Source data
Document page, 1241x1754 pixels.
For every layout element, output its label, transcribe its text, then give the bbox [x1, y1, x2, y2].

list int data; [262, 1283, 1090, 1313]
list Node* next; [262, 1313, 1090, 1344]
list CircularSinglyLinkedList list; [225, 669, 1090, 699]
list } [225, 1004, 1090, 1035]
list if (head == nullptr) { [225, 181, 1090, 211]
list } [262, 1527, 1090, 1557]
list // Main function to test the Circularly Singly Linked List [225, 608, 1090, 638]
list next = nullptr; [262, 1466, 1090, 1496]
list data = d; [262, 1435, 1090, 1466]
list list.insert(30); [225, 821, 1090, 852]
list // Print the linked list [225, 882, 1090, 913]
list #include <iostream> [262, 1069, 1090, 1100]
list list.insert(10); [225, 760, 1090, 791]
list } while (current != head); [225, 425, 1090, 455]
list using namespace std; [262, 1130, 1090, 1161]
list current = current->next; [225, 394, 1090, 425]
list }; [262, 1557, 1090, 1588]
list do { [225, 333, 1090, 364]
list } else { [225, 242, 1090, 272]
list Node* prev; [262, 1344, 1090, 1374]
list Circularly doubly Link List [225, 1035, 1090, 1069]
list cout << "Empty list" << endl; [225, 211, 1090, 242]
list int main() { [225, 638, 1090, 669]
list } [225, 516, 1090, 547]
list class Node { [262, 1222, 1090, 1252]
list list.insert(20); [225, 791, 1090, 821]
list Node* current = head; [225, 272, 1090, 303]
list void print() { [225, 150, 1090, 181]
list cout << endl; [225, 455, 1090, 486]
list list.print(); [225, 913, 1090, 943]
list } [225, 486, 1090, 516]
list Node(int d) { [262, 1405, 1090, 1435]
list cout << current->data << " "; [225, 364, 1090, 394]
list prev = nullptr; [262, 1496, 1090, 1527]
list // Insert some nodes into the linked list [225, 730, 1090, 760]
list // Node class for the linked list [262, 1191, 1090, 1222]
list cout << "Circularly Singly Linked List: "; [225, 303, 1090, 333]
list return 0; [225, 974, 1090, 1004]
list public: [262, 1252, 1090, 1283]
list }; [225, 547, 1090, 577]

#### [Your task]
Output each of the records exactly as it stands above.

#### [Answer box]
Document page, 1241x1754 pixels.
For every layout element, output its label, transcribe its text, then give the bbox [x1, y1, x2, y2].

list int data; [262, 1283, 1090, 1313]
list Node* next; [262, 1313, 1090, 1344]
list CircularSinglyLinkedList list; [225, 669, 1090, 699]
list } [225, 1004, 1090, 1035]
list if (head == nullptr) { [225, 181, 1090, 211]
list } [262, 1527, 1090, 1557]
list // Main function to test the Circularly Singly Linked List [225, 608, 1090, 638]
list next = nullptr; [262, 1466, 1090, 1496]
list data = d; [262, 1435, 1090, 1466]
list list.insert(30); [225, 821, 1090, 852]
list // Print the linked list [225, 882, 1090, 913]
list #include <iostream> [262, 1069, 1090, 1100]
list list.insert(10); [225, 760, 1090, 791]
list } while (current != head); [225, 425, 1090, 455]
list using namespace std; [262, 1130, 1090, 1161]
list current = current->next; [225, 394, 1090, 425]
list }; [262, 1557, 1090, 1588]
list do { [225, 333, 1090, 364]
list } else { [225, 242, 1090, 272]
list Node* prev; [262, 1344, 1090, 1374]
list Circularly doubly Link List [225, 1035, 1090, 1069]
list cout << "Empty list" << endl; [225, 211, 1090, 242]
list int main() { [225, 638, 1090, 669]
list } [225, 516, 1090, 547]
list class Node { [262, 1222, 1090, 1252]
list list.insert(20); [225, 791, 1090, 821]
list Node* current = head; [225, 272, 1090, 303]
list void print() { [225, 150, 1090, 181]
list cout << endl; [225, 455, 1090, 486]
list list.print(); [225, 913, 1090, 943]
list } [225, 486, 1090, 516]
list Node(int d) { [262, 1405, 1090, 1435]
list cout << current->data << " "; [225, 364, 1090, 394]
list prev = nullptr; [262, 1496, 1090, 1527]
list // Insert some nodes into the linked list [225, 730, 1090, 760]
list // Node class for the linked list [262, 1191, 1090, 1222]
list cout << "Circularly Singly Linked List: "; [225, 303, 1090, 333]
list return 0; [225, 974, 1090, 1004]
list public: [262, 1252, 1090, 1283]
list }; [225, 547, 1090, 577]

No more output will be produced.